11. Subsequent Events
Subsequent events are events or transactions that occur after the consolidated balance sheet date but before the consolidated financial statements are issued. The Company recognizes in the consolidated financial statements the effects of all subsequent events that provide additional evidence about conditions that existed at the date of the consolidated balance sheet, including the estimates inherent in the process of preparing the consolidated financial statements. The Companys consolidated financial statements do not recognize subsequent events that provide evidence about conditions that did not exist at the date of the consolidated balance sheet but arose after the consolidated balance sheet date and before the consolidated financial statements are available to be issued.
On December 1, 2017, the Company acquired 100% of the outstanding shares of PlanetBox, LLC, a privately owned company that designs, markets, and distributes high quality food containment solutions, focused primarily on the school lunch market.

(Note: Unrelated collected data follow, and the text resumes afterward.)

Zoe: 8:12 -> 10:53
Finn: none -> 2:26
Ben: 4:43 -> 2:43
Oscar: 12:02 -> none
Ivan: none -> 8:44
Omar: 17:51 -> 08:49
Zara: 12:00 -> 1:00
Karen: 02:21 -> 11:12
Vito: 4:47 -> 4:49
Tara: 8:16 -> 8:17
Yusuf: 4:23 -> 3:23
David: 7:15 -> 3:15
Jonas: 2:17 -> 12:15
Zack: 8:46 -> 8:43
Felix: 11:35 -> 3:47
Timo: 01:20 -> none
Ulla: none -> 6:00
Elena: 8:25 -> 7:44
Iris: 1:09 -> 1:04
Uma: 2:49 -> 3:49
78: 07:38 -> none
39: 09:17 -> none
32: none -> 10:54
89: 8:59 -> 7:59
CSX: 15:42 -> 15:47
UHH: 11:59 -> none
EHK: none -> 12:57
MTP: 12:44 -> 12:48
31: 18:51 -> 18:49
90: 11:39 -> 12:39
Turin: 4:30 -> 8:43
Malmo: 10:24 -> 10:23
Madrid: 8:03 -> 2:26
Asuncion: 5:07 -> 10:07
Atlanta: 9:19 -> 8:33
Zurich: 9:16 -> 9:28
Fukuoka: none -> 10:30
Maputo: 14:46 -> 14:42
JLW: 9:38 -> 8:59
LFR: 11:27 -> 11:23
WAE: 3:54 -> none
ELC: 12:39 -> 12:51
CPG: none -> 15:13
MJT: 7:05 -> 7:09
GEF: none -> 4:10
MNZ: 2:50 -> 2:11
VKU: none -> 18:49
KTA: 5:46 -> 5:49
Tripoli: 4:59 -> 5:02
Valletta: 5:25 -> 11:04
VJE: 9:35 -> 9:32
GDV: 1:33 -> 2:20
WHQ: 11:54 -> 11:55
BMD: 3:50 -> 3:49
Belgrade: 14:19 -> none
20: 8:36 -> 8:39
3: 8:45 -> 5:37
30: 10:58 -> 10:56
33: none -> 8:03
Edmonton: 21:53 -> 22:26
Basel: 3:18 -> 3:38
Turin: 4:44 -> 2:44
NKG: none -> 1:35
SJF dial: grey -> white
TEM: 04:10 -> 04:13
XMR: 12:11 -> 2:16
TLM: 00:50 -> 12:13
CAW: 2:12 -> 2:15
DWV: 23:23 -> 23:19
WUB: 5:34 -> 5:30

The acquisition included a cash payment of $9 million plus an additional $4 million in potential earn-out payments based on future performance. The identifiable assets included in the purchase primarily relate to inventory, with the majority of the purchase price expected to be allocated to intangible assets. As of December 23, 2017, the Company had not completed the allocation of the purchase price to the net assets acquired. The purchase price allocation will be completed within twelve months of the date of acquisition.
On December 22, 2017, the Company entered into an agreement with Lifetime Brands (NasdaqGS:LCUT), a leading global provider of branded kitchenware, tableware and other products used in the home, under which Lifetime will acquire the Company in a cash and stock transaction. Based on the closing price of Lifetime common stock on December, 21, 2017, the transaction values the Company at approximately $313 million. Lifetime will issue to the Companys equity holders at closing newly-issued shares representing 27 percent of Lifetime Brands common stock and will also pay an agreed amount of cash, which is expected to be used to repay preferred equity holders, fund other transaction related obligations, and repay certain outstanding debt. The transaction is expected to close in the first half of calendar 2018.
The Company has evaluated subsequent events through December 23, 2017, which is the date the consolidated financial statements are available to be issued.